Success hinges on the people driving the transformation. Invest in their development, create a supportive environment, and ensure they understand and embrace the vision.

  1. Fail Fast, Learn Faster:

Embrace a culture that celebrates experimentation and learning from failures. This accelerates the pace of innovation and ensures that mistakes serve as valuable learning opportunities. Acknowledge that the digital landscape is in a constant state of flux. Be prepared to pivot and adjust strategies as needed. Flexibility allows for seizing new opportunities and mitigating risks effectively.
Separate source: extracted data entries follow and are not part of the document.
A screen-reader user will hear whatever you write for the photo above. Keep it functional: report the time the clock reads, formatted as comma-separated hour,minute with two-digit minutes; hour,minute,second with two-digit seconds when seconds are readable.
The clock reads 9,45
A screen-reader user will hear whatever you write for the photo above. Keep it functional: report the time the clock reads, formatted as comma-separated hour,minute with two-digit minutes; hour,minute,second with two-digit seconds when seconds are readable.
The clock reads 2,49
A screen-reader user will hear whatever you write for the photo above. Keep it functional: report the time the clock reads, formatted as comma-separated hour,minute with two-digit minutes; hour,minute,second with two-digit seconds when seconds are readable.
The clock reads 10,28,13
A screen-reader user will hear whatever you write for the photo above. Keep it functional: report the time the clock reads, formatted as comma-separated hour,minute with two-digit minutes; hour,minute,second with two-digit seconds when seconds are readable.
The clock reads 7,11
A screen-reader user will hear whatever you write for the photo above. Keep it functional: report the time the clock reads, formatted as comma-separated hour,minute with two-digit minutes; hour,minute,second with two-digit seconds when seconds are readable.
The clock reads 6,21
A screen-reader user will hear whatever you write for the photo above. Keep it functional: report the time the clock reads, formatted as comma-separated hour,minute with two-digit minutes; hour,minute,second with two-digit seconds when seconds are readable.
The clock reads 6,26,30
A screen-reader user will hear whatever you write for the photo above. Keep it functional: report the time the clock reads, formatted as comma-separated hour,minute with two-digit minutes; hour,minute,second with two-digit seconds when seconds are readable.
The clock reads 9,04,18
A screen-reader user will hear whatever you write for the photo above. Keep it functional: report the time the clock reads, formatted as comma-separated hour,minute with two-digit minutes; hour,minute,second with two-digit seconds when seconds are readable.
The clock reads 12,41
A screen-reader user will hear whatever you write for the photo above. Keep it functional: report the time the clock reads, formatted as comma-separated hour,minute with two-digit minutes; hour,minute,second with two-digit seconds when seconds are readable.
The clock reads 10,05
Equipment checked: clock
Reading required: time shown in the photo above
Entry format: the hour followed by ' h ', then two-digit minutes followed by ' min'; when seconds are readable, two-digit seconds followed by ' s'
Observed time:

  1. Balance Innovation with Stability:

While innovation is crucial, it must be balanced with the need for stability and operational excellence. Strive for a harmonious coexistence of cutting-edge solutions with robust, reliable systems.

  1. Communicate Relentlessly:

Effective communication is the bedrock of successful transformation. Ensure that the vision, progress, and wins are consistently communicated across the organization. This needs to occur up, down, and across the organization more often than you may imagine. Teams attention spans are short and they will need reinforcement regularly to maintain awareness, interest, and collaboration.

  1. Manage Competing Priorities:

Since a digital transformation may span many years of work, two things are likely to happen. First, fatigue in the organization will happen.  Often, teams are doing their day jobs and trying to support new capabilities being built. Consultants may also be a part of the transformation and it’s just a reality that fatigue will occur towards the consultants and their seemingly endless meetings and action items.  Leaders must be aware and consistently address fatigue to let teams know they are valued and work to maintain momentum. Second, there will inevitably be new initiatives that are suddenly competing for attention and effort.  Acquisitions, competitive shifts, market dynamics, and other factors are simply the reality today. You and your teams have to be ready to address and pivot.

In conclusion, a successful digital transformation is a multifaceted endeavor that requires strategic vision, committed leadership, and a culture of adaptability. By following these principles and heeding the key lessons learned, organizations can navigate this transformative journey with confidence and achieve enduring success in the digital age.

Rob Milstead is a seasoned digital leader having led large initiatives in numerous companies over the last 30 years. He has experience in consulting and corporate leadership connecting business strategy, enterprise technology, and exceptional customer experiences.